» **Task goal**:
What appears from the first line of the data below through the line containing "histopathology image displays", both included, should be copied exactly, and nothing else.

^^^^

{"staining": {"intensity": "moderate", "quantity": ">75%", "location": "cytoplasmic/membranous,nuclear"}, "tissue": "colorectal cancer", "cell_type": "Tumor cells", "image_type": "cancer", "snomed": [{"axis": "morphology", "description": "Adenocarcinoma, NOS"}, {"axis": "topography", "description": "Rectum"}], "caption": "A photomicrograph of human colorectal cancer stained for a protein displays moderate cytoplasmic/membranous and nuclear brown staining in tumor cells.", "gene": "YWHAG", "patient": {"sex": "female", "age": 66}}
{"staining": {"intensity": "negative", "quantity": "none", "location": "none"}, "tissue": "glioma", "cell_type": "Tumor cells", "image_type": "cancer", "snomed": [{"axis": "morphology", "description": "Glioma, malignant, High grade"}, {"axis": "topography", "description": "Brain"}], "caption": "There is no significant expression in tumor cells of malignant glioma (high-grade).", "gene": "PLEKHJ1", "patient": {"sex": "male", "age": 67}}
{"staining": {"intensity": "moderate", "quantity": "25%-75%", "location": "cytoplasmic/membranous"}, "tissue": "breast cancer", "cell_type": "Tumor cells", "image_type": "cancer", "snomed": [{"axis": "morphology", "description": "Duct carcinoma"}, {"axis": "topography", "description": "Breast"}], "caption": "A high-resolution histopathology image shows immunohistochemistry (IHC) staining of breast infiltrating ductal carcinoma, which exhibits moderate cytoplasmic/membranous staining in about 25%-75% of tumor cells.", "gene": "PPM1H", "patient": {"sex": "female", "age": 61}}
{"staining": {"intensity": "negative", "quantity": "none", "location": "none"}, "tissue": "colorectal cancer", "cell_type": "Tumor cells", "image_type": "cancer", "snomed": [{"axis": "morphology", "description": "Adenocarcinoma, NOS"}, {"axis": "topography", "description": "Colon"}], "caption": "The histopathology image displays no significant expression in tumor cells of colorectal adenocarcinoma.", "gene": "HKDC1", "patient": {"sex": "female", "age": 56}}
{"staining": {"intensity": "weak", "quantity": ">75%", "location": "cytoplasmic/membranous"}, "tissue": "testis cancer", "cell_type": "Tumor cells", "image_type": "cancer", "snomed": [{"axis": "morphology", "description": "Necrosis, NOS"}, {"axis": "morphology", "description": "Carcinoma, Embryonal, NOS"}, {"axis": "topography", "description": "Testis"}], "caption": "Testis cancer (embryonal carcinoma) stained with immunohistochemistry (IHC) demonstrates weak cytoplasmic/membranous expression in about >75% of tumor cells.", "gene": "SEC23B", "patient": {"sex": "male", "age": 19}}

^^^^

» **Task result**:
{"staining": {"intensity": "moderate", "quantity": ">75%", "location": "cytoplasmic/membranous,nuclear"}, "tissue": "colorectal cancer", "cell_type": "Tumor cells", "image_type": "cancer", "snomed": [{"axis": "morphology", "description": "Adenocarcinoma, NOS"}, {"axis": "topography", "description": "Rectum"}], "caption": "A photomicrograph of human colorectal cancer stained for a protein displays moderate cytoplasmic/membranous and nuclear brown staining in tumor cells.", "gene": "YWHAG", "patient": {"sex": "female", "age": 66}}
{"staining": {"intensity": "negative", "quantity": "none", "location": "none"}, "tissue": "glioma", "cell_type": "Tumor cells", "image_type": "cancer", "snomed": [{"axis": "morphology", "description": "Glioma, malignant, High grade"}, {"axis": "topography", "description": "Brain"}], "caption": "There is no significant expression in tumor cells of malignant glioma (high-grade).", "gene": "PLEKHJ1", "patient": {"sex": "male", "age": 67}}
{"staining": {"intensity": "moderate", "quantity": "25%-75%", "location": "cytoplasmic/membranous"}, "tissue": "breast cancer", "cell_type": "Tumor cells", "image_type": "cancer", "snomed": [{"axis": "morphology", "description": "Duct carcinoma"}, {"axis": "topography", "description": "Breast"}], "caption": "A high-resolution histopathology image shows immunohistochemistry (IHC) staining of breast infiltrating ductal carcinoma, which exhibits moderate cytoplasmic/membranous staining in about 25%-75% of tumor cells.", "gene": "PPM1H", "patient": {"sex": "female", "age": 61}}
{"staining": {"intensity": "negative", "quantity": "none", "location": "none"}, "tissue": "colorectal cancer", "cell_type": "Tumor cells", "image_type": "cancer", "snomed": [{"axis": "morphology", "description": "Adenocarcinoma, NOS"}, {"axis": "topography", "description": "Colon"}], "caption": "The histopathology image displays no significant expression in tumor cells of colorectal adenocarcinoma.", "gene": "HKDC1", "patient": {"sex": "female", "age": 56}}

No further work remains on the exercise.